## TASK LIST
1. Answer these questions using the article below on Kentucky Drug Court rules for MAT drugs:
(a) Over what period did participants previously have to taper off their MAT prescriptions?
(b) How many Kentucky counties does Judge David Tapp serve?
(c) Which office indicated that state drug courts could lose federal grants?
2. Summarize the article below on Kentucky Drug Court rules for MAT drugs in two sentences.
3. Using the article below on Kentucky Drug Court rules for MAT drugs, state whether each statement agrees with it. Answer yes or no, and quote the deciding words.
(a) The rule change gives Kentucky judges the power to decide whether a defendant may remain on a prescription.
(b) Judge David Tapp's Vivitrol pilot program covers every county in Kentucky.
(c) It is certain that federal funding will stop for drug courts with no formal ban where most judges still order participants to taper off MAT drugs.

___ DOCUMENT EXTRACT

Participants in Kentucky’s Drug Court system may be allowed to stay on their MAT drug prescriptions, according to a new change in the program’s rules. Previously, those given sentences in Drug Court who were taking MAT medications like Suboxone, methadone, and Vivitrol, had to taper off their prescriptions over a period of six months. That six-month limitation is now gone from the Drug Court Rules, giving KY judges the power to decide whether a defendant may remain on a prescription.
Will KY Drug Court participants really be allowed to stay on MAT drugs?
According to this reporting in the Huffington Post, some people are skeptical that the change in rules will effect much immediate change in the way defendants are actually treated. Due to traditional attitudes about the use of such drugs as methadone and Suboxone for heroin and opiate addiction, judges may still be more likely to require participants to use abstinence-only recovery methods. So although there is no formal ban on MAT drugs in KY Drug Court, in practice the participants could still be ordered to stop taking their medications.
MAT drug Vivitrol seeing limited use in KY Drug Court
There’s been a lot of debate about the use of MAT drugs in addiction treatment, both nationally and in the state. Although Suboxone often takes center stage in these debates, the drug Vivitrol has attracted notice within Kentucky, due to its limited use in the court system. KY Circuit Court Judge David Tapp has been testing the use of Vivitrol in a pilot program within Drug Court. He serves three KY counties, but he reportedly hopes that other counties will be open to allowing use of Vivitrol after seeing the success of his experimental program.
Why the change in KY Drug Court Rules?
In addition to the general movement toward greater acceptance of medication-assisted treatment, there might be a few different reasons for the formal change in KY Drug Court rules. Earlier this year the White House Office of National Drug Control Policy indicated that state drug courts would stop receiving federal grants if they continued to ban the use of MAT drugs, or if judges continued to order participants to stop taking their medications. It’s unclear whether federal dollars will stop flowing to state drug courts in which there is no formal ban but most judges still order participants to taper off their MAT drugs.

______
___ DATASET EXCERPTS

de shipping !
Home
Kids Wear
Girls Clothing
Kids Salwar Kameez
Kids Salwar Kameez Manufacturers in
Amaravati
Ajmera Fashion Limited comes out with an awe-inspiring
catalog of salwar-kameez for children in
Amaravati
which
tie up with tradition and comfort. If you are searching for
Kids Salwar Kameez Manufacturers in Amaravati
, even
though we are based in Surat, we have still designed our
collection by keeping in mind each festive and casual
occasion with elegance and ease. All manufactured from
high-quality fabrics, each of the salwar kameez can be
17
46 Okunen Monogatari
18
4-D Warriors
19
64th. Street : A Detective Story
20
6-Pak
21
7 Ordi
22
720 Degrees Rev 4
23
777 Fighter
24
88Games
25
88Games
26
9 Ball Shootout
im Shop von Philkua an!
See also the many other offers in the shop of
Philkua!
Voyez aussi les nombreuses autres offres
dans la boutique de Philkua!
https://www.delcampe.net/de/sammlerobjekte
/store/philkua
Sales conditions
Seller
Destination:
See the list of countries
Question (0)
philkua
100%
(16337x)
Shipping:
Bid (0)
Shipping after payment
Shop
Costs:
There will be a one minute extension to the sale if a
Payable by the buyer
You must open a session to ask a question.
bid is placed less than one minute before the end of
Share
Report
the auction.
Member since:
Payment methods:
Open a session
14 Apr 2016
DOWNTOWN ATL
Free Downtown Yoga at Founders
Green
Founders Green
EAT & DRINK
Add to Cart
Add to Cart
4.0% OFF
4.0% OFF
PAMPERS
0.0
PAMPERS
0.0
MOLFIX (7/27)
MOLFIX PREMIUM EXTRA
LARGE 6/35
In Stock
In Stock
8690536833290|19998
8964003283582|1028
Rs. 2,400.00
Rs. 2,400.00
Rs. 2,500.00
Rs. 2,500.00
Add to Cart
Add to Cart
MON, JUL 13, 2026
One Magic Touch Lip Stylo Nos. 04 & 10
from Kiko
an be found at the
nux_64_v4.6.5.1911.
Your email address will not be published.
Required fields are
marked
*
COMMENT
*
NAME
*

______

## ANSWER SECTION
1.
(a) Six months.
(b) Three.
(c) The White House Office of National Drug Control Policy.

2. Kentucky has removed the six-month taper requirement from its Drug Court Rules, so judges can now decide whether participants may stay on MAT drugs like Suboxone, methadone, and Vivitrol, though traditional attitudes may still lead judges to order participants off their medications. The change may be linked to a White House Office of National Drug Control Policy warning that drug courts banning MAT drugs or ordering participants to stop them would lose federal grants, while Judge David Tapp has been testing Vivitrol in a pilot program.

3.
(a) Yes: "giving KY judges the power to decide whether a defendant may remain on a prescription."
(b) No: "He serves three KY counties, but he reportedly hopes that other counties will be open to allowing use of Vivitrol after seeing the success of his experimental program."
(c) No: "It’s unclear whether federal dollars will stop flowing to state drug courts in which there is no formal ban but most judges still order participants to taper off their MAT drugs."